*Directions:* In the text on drones in the geospatial industry, translate this sentence into Spanish: "Both still have their place and are widely used, but drones have found a niche that existed somewhere in-between."

Connecting the Dots.....

Anyone who has been involved with the geospatial industry can undeniably say, drones have impacted the way they work. Whether it is photogrammetry used for measuring a stockpile or LiDAR for measuring the surface in vegetated areas; these tools have lowered the barrier to entry for geospatial professionals. Before drones, for these types of projects, there were often two approaches: survey boots on the ground, or remote sensing from manned aircraft. Both still have their place and are widely used, but drones have found a niche that existed somewhere in-between. The products we create with these systems are familiar to geospatial professionals. Orthophotography like the backgrounds in google maps, Contours to display terrain, or CAD drawings to show the parcels of a new subdivision. The challenge for professionals has become selecting the right hardware and software to build these familiar products and learning the new toolset.  For some, this has been disruptive, for others, it is a natural progression.
While the impact of drones is undeniable for geospatial professionals, the truth is that we are still approaching old problems in a similar way. Drones give us the opportunity to completely reinvent our tactic. We have an opportunity to view these as an edge device in part of a more complex ecosystem of technologies.  In a connected world, we need to learn how we can change our workflows to take full advantage of the tools we now have. Tools like drones, augmented reality, 5G, cloud processing, and machine learning give us the opportunity to rethink our approach. To optimize these geospatial technologies, we need to start connecting the dots to create fully integrate workflows that empower people to work smarter.

*Supplied material:*
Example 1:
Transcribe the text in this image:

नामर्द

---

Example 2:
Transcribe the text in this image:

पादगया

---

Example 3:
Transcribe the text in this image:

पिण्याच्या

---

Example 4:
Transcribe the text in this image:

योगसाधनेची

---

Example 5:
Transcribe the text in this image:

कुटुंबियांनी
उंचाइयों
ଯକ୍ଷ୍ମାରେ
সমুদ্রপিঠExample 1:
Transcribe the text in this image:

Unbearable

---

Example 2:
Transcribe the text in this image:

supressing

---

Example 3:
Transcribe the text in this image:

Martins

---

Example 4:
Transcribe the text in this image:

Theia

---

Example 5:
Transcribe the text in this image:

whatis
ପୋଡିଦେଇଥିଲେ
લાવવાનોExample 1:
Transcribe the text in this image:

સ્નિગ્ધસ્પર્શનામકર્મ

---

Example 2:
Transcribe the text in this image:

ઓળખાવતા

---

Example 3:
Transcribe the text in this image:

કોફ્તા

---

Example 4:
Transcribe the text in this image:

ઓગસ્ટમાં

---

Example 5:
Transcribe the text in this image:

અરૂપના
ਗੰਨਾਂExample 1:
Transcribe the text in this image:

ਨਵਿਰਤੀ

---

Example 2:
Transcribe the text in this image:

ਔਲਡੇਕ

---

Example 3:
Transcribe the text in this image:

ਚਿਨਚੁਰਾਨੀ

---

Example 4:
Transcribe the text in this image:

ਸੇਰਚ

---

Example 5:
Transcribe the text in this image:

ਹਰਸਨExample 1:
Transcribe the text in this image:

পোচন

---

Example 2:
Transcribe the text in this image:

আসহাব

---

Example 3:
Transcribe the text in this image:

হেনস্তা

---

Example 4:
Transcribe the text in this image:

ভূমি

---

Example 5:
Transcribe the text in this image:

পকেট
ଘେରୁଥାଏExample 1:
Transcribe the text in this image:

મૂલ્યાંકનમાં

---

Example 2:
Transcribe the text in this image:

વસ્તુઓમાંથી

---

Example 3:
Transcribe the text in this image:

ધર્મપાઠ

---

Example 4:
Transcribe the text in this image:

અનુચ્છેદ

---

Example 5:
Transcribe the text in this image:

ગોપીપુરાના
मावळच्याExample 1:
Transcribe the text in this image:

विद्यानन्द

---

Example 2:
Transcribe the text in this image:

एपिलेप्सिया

*Reply to the exercise:* Ambos todavía tienen su lugar y se usan ampliamente, pero los drones han encontrado un nicho que existía en algún punto intermedio.